> TASK GOAL:
Beginning at the line that contains "kettle: present [289,146,381,221]" and ending at the last line of the entries, write out each line exactly; include nothing outside that span.

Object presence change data
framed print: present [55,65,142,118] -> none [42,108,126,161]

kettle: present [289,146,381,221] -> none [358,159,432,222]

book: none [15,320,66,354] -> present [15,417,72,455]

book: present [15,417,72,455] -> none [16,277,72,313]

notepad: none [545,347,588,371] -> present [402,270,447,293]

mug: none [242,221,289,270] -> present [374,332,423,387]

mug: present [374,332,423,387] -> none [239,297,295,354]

> EXERCISE OUTPUT:
kettle: present [289,146,381,221] -> none [358,159,432,222]

book: none [15,320,66,354] -> present [15,417,72,455]

book: present [15,417,72,455] -> none [16,277,72,313]

notepad: none [545,347,588,371] -> present [402,270,447,293]

mug: none [242,221,289,270] -> present [374,332,423,387]

mug: present [374,332,423,387] -> none [239,297,295,354]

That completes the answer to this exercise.